İnsan Hakları Derneği İstanbul Şubesi ve Türkiye İnsan Hakları Vakfı İstanbul Temsilciliği, Halkların Demokratik Partisi eşbaşkanları ve milletvekillerinin gözaltına alınmasına karşı İHD İstanbul Şubesi’nde basın toplantısı düzenledi. Açıklamaya İHD ve TİHV üyeleri ve çok sayıda yurttaş katıldı. Açıklamada konuşan TİHV Yönetim Kurulu Üyesi Ümit Biçer HDP Genel Başkanları Figen Yüksekdağ ve Selahattin Demirtaş ile birlikte 12 HDP milletvekilinin gözaltına alınmasının son dönemdeki demokrasi ve insan haklarına yönelik saldırıların zirve noktası olduğunu söyledi. Ümit, "Yargının, meclisin ortadan kaldırılmasıyla şekilsel demokratik mekanizmaların dahi bir yana itildiği, açık diktatörlük koşullarında yaşadığımız koşullarda seçilmiş milletvekillerinin ve meclisin üçüncü büyük partisinin genel başkanlarının gözaltına alınması, tutuklamaya sevk edilmesi özgürlüklere yönelik saldırılar açısından niteliksel bir dönüm noktasıdır” diye belirtti.
‘Hükümet dikta rejimini sonuna kadar uygulamakta kararlı’
Ümit, konuşmasında AKP hükümetinin insan hakları savunucularını, demokrasiden ve özgürlüklerden yana olanların taleplerini dinlemeyerek dikta rejimini sonuna kadar uygulamaya niyetinde olduğunu söyledi. Anayasa’da yer alan ve uluslararası sözleşmelerde bulunan tüm demokratik haklar ve özgürlükler devlet tarafından çiğnendiğinin altını çizen Ümit, “Demokrasinin en temel ilkesi olan halkın kendi kendini doğrudan ya da temsilcileri aracılığıyla yönetme hakkı belediye başkanlarının ve son olarak milletvekillerinin gözaltına alınması ile yok sayılmıştır. Daha ötesini saymaya gerek olmayacağı düşünülse de yüzlerce insanın bodrumlarda, sokak ortalarında yakılarak, vurularak katledilmesi, işkenceli sorguların yeniden uygulamaya sokulması, basın, yayın organlarının kapatılması, gazetecilerin tutuklanması, binlerce çalışanın işten atılması, malvarlıklarına el konulması demokrasi ve insan haklarına yönelik saldırıların yaşamınızı nasıl bir cehenneme çevirdiğini göstermek açısından önemlidir” şeklinde konuştu.

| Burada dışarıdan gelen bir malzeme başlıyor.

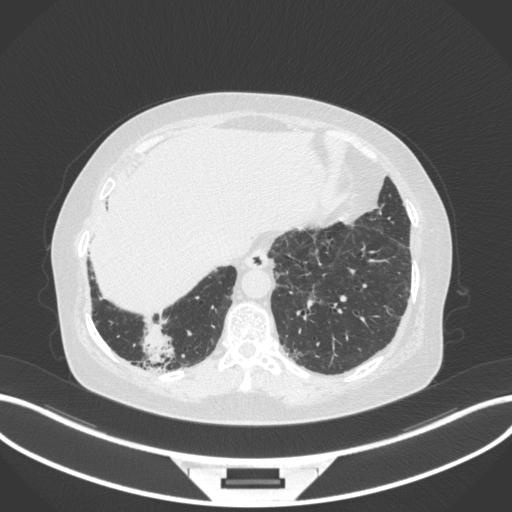
Chest CT, one axial slice. Position 27 of 303 along the scan axis. 120 kVp. Lung window (W 1500 / L -600 HU). 1 mm slice thickness. 512 × 512 image matrix. Female patient, age 65 years. Case-level facts recorded for this patient, not image findings: clinical TNM (as recorded): T2b N1 M0; histopathological grade: G1.
Structures marked on this image (rectangle marked by the reading radiologist):
- lung tumour (recorded histology: adenocarcinoma): bounding box (x1, y1, x2, y2) in pixels: (139, 322, 176, 368)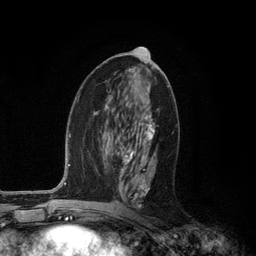
Breast MRI (dynamic contrast-enhanced), one axial slice; slice 60 of 134 in the series (ordered by position); cropped to one breast; dynamic contrast-enhanced series, time point 2 of 6 at this slice position (early post-contrast); 3 T; TE 2.8 ms, TR 7.3 ms; 1.2 mm slice thickness; 256 × 256 image matrix, field of view 180 × 180 mm. Female patient.
Structures marked on this image (semi-automatic segmentation, software-assisted and operator-edited):
- enhancing-tissue mask used for the functional tumour volume (all voxels passing the contrast-enhancement thresholds inside the analysis volume; usually the tumour): bounding box <107,87,155,208> (left, top, right, bottom; pixels)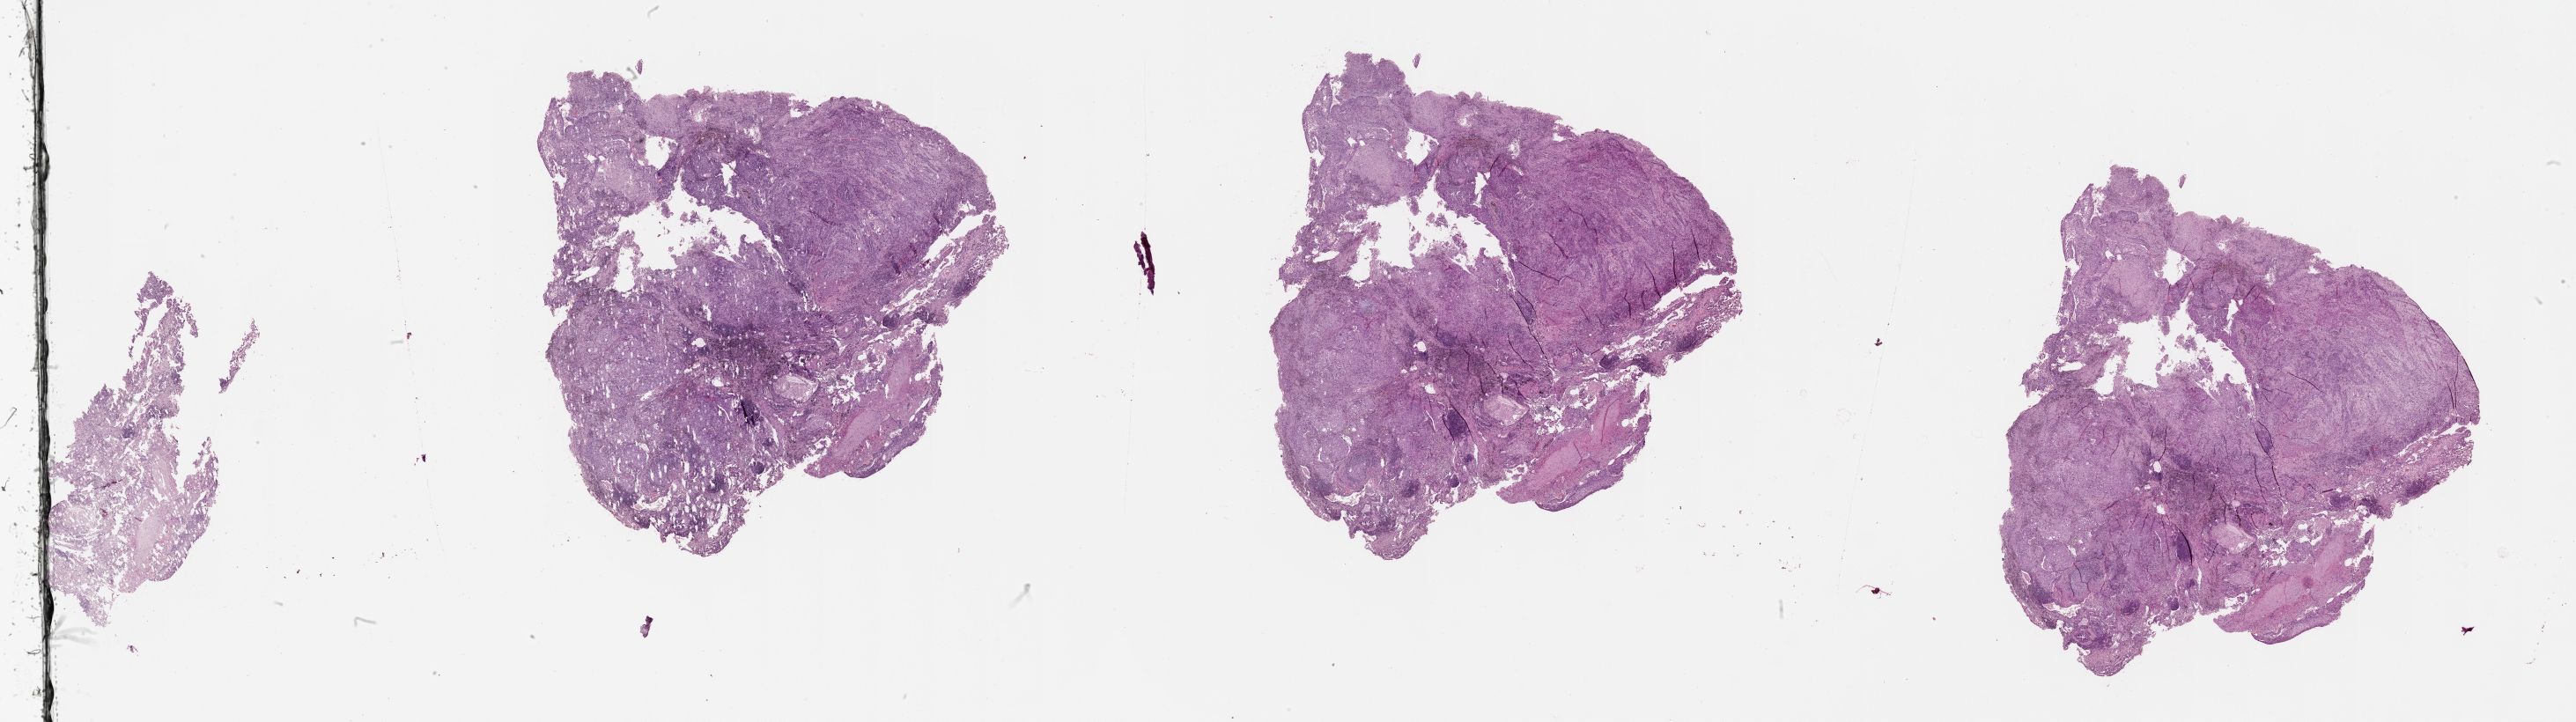
H&E-stained whole-slide image — whole scanned area (about 47.1 x 13.2 mm) shown as a low-resolution overview. Tumour tissue sample, lung. Patient: male, age 68 years.
* patient diagnosis (cohort enrolment): squamous cell carcinoma (lung)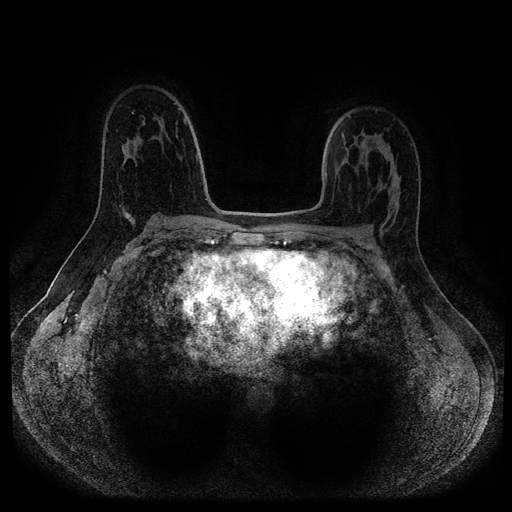
Breast MRI (dynamic contrast-enhanced, multi-phase), one axial slice. Slice 67 of 116 in the series (ordered by position). Dynamic contrast-enhanced series, time point 2 of 5 at this slice position (early post-contrast). 1.5 T. TE 2.7 ms, TR 5.4 ms. 2 mm slice thickness. 512 × 512 image matrix. Patient: female, 40 years.
Structures marked on this image (semi-automatically segmented with operator editing):
- breast lesion (labelled benign in the annotation): bounding box (x1, y1, x2, y2) in pixels: (118, 202, 136, 228)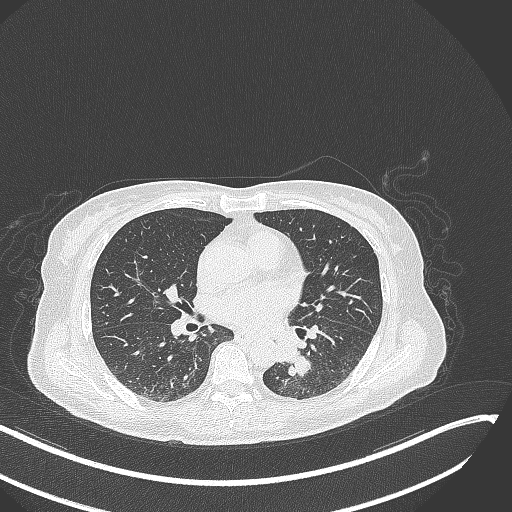
Chest CT, one axial slice. Position 131 of 342 along the scan axis. Lung window (W 1500 / L -600 HU). 1 mm slice thickness. 512 × 512 image matrix, field of view 400 × 400 mm. Patient: female, 64 years. From the clinical record (not read from this slice): clinical TNM (as recorded): T3 N1 M1.
Structures marked on this image (rectangle marked by the reading radiologist):
- lung tumour (recorded histology: small cell carcinoma): bounding box (x1, y1, x2, y2) in pixels: (269, 335, 312, 380)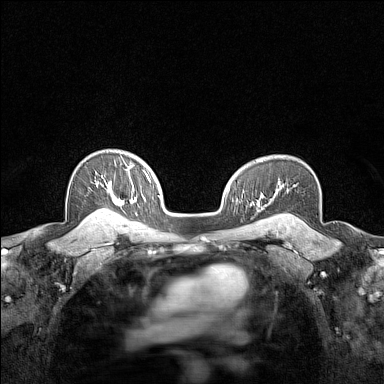
Breast MRI (dynamic contrast-enhanced), one axial slice. Position 108 of 160 along the scan axis. Dynamic contrast-enhanced series, time point 2 of 7 at this slice position (early post-contrast). 1.5 T. TE 1.8 ms, TR 5 ms. 1 mm slice thickness. 384 × 384 image matrix, field of view 280 × 280 mm. Female patient.
Outlined on this slice (semi-automatically segmented with operator editing):
- enhancing-tissue mask used for the functional tumour volume (all voxels passing the contrast-enhancement thresholds inside the analysis volume; usually the tumour): bounding box (x1, y1, x2, y2) in pixels: (93, 161, 126, 215)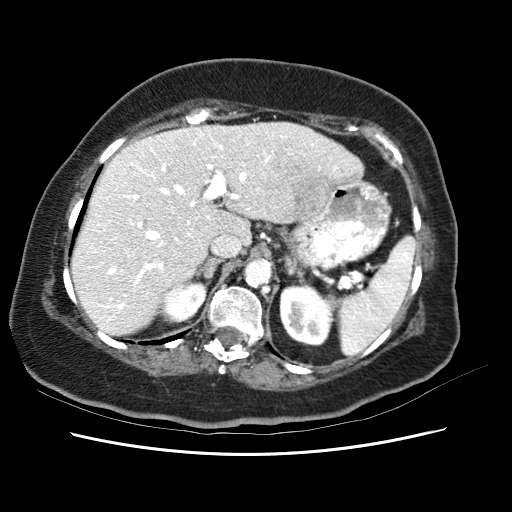
Contrast-enhanced abdominal CT (liver protocol), one axial slice. Position 42 of 62 along the scan axis. Reconstruction kernel STANDARD. 120 kVp. Soft-tissue window (W 400 / L 40 HU). 2.5 mm slice thickness. 512 × 512 image matrix, field of view 340 × 340 mm. From the clinical record (not read from this slice): diagnosis: hepatocellular carcinoma (patient treated with transarterial chemoembolisation; whether this scan precedes or follows treatment is not stated here); TNM stage (as recorded): Stage-I; Child-Pugh class: B; tumour nodularity: uninodular; tumour size: 5.3 cm.
Structures marked on this image (semi-automatic segmentation, software-assisted and operator-edited):
- liver parenchyma outside the tumour (the mass and vessels are separate outlines, so this box may not span the whole liver): bounding box (x1, y1, x2, y2) in pixels: (74, 121, 360, 332)
- mass: (256, 144, 328, 224)
- portal vein: (102, 131, 336, 321)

‘Direnmeliyiz ve insan hakları yılmayacaktır’
Son olarak Ümit, tüm halklara direniş çağrısında bulunarak, şunları dile getirdi: “Ulaştığı bu zirve noktadan aşağıya doğru inerken rejimin önüne çıkan ne varsa, toplayabildiği kadar toplama niyetinde olduğu uyarısında bulunmak nelere hazırlıklı olmamız gerektiği göstermek için bir zorunluluktur. Tabii ki HDP genel başkanları ve milletvekilleri derhal serbest bırakılmalı, barışçıl ve meşru siyaset önündeki tüm engeller kaldırılmalı, rejim girdiği bu insanlık dışı, karanlık yoldan vazgeçmeli, insan haklarına, insanlığa karşı suç işleyenler yargılanmalıdır. İnsan hakları yılmayacaktır. Mevzilerimizi kurmak gerekir ve geleceği sağlam bir şekilde kurmak için herkesi özgürlüğe ve halkların mücadelesine çağırıyoruz.”